There was nothing merry or bright on Wednesday night in The Little Town of Bethlehem, where Christians believe Jesus was born. Instead, it looked old Scrooge got there ahead of the tourists — or perhaps it was the Grinch.
Arabs shut down the electricity feeding the lights twinkling on the Christmas tree outside the Church of the Nativity, allegedly to protest the decision by U.S. President Donald Trump to recognize Jerusalem as the eternal capital of the State of Israel.
Bethlehem municipal media officer Fady Ghattas said, “The Christmas tree was switched off on the order of the mayor today in protest at Trump’s decision,” adding it was unclear whether the lights would return prior to the main holiday celebrations.

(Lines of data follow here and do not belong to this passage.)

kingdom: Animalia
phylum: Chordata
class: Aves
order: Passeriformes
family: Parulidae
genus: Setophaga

Likewise, a similar Christmas tree adorned with lights set up next to the burial site of the late PLO chief Yasser Arafat in the Palestinian Authority capital of Ramallah also went dark.
Barely 24 hours earlier, protesters in Bethlehem were burning pictures of President Trump even before he had delivered his speech.

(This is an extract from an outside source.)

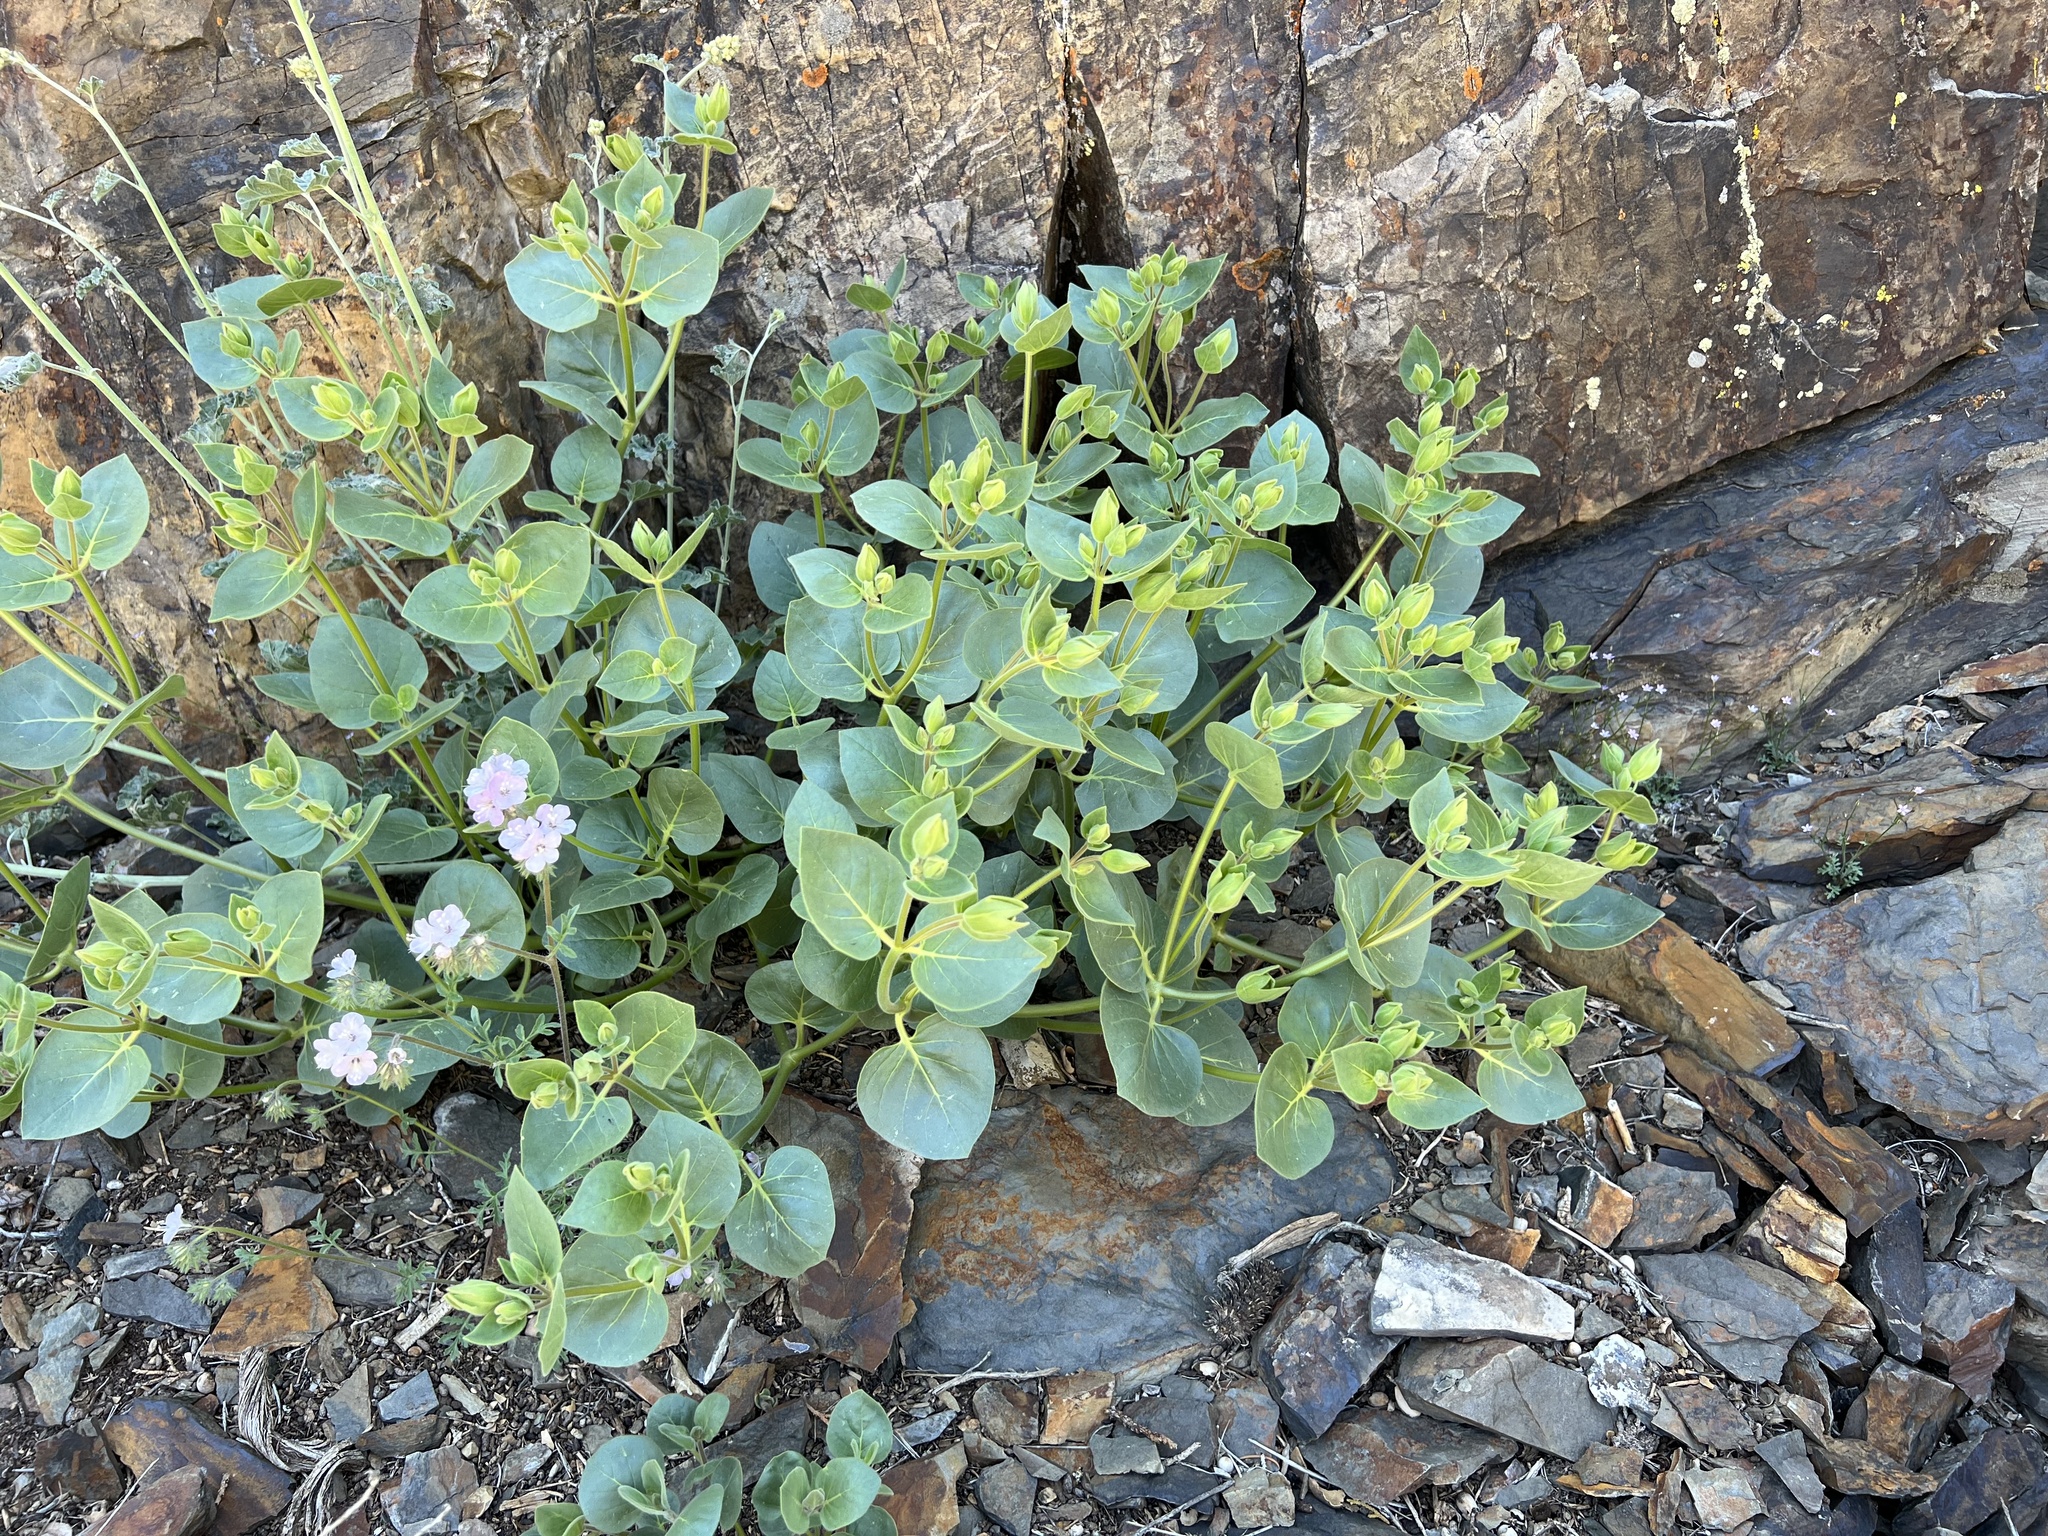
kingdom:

Bethlehem Mayor Anton Salman, elected to his office earlier this year, is a Roman Catholic and his deputy mayor is Greek Orthodox, despite the fact that Christians are a minority of 12,000 in Bethlehem, where there is a 20,000-strong majority of Muslims.
Bethlehem is a popular tourist site, with an average 2.5 million tourists visiting the city to see the place where Christians believe Jesus was born; most spend just a few hours, as part of their broader plans to see Israel and surrounds.
Christmas is one of the busiest — and most lucrative — times of the year for the people of Bethlehem. Going dark may indeed be an eloquent way to express political distress over President Trump’s decision, but for a people forever in need of foreign aid in order to survive, depriving Christian tourists of the very reason for their visit after they’ve traveled long hours and thousands of miles to get there doesn’t seem to make much sense.